No matter what your answer might be, you have lots and lots of options.
Texas offers dozens of colleges and universities, from small to large, public to private, two year to four year. A good place to start is with some basic questions.
1) Are you going to college because:
- Your friends are going?
- Your parents expect you to?
- You think college can help you find a path to your future?
- You want to learn technical skills for getting a job?
- You want to become a teacher, computer specialist, lawyer, doctor or other professional?
- You want to make money and be more successful?
2) What are you looking for in a college?
- A two-year community or technical college?
- A four-year college?
- A university?
3) What else do you need to consider?
- Were your grades in high school lower than those required by a university?
- Do you need developmental courses?
- Do you need to work full-time and attend classes at night?
- Do you need a certificate, an associate's degree, a bachelor's degree or higher to achieve your goals in life?
- Is prestige important to you?
- What do you want most out of college?
4) Okay, one last question. Do you want:
- Small classes?
- Large classes?
- Specific degree programs or courses?
- Low tuition and fees?
- Scholarships or merit aid?
- The ability to transfer credit?
Answering these questions will help shape your choice of a college or university.
Check out Admissions Info to get started looking at the college and university admissions policies and standards. There's information on Automatic Admissions(Top10% Rule), Academic Fresh Start, Residency, and a whole lot more...
One thing to keep in mind: You’ll see a large range in tuition and fees among Texas colleges. On average, tuition and fees for a 15-hour semester range from $820 at a public community college to $8,689 at an independent or private college or university.
But you should never, ever let the cost keep you from applying. You and your family usually won't have to pay the full amount out-of-pocket. Many schools offer tuition discounts or scholarships and grants to offset the price.

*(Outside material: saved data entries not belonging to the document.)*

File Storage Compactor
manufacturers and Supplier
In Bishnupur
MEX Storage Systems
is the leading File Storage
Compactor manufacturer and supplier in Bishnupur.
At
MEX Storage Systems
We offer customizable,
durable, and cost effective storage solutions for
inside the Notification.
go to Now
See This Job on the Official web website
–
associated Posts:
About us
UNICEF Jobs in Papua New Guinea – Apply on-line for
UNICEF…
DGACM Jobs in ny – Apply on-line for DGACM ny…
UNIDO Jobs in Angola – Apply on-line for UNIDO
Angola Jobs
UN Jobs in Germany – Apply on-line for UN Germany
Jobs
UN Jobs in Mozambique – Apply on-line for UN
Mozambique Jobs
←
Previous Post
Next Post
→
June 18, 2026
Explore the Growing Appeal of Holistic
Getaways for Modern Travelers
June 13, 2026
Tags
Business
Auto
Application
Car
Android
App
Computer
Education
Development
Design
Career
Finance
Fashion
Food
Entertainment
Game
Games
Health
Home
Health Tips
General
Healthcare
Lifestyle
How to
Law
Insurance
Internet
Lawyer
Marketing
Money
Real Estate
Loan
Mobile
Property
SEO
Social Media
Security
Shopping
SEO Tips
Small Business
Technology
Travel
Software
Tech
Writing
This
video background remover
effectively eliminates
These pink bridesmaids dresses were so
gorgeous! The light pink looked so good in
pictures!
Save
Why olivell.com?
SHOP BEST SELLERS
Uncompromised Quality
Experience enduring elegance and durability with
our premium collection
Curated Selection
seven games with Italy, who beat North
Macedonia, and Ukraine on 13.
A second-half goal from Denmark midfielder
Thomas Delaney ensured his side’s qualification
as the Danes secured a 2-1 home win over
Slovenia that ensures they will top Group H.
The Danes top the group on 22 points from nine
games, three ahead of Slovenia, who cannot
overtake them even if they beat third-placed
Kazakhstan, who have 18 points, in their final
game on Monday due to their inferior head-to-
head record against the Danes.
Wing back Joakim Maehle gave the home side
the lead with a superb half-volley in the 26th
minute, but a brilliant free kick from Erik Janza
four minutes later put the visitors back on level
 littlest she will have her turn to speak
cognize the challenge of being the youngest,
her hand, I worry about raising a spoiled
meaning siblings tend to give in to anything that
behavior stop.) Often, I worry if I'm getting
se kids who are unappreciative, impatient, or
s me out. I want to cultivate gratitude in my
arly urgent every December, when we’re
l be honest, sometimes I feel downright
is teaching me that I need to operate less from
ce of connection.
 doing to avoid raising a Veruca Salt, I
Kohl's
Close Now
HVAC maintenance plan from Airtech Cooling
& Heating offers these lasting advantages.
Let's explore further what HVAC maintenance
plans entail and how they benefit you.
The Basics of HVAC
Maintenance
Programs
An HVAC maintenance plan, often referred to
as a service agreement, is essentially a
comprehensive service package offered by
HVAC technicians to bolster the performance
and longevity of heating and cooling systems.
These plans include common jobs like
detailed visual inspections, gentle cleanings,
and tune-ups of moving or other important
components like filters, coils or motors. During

If you apply, there’s money available to help pay for college. Schools offer aid, there are many scholarships available, and state or federal financial aid programs can help you cover college costs. (A quick reminder: Applying for financial aid and applying for admission to a Texas college are two separate processes.)
Before you make a final decision on a college, wait until you've applied for and received both a letter of acceptance and an offer of financial aid, including local scholarships and grants.
When you have all the information in front of you, you can compare the actual out-of-pocket cost of each school. All it takes is a little time and maybe a few application fees to check out all your options. And most colleges will drop the application fees for students who can't afford them.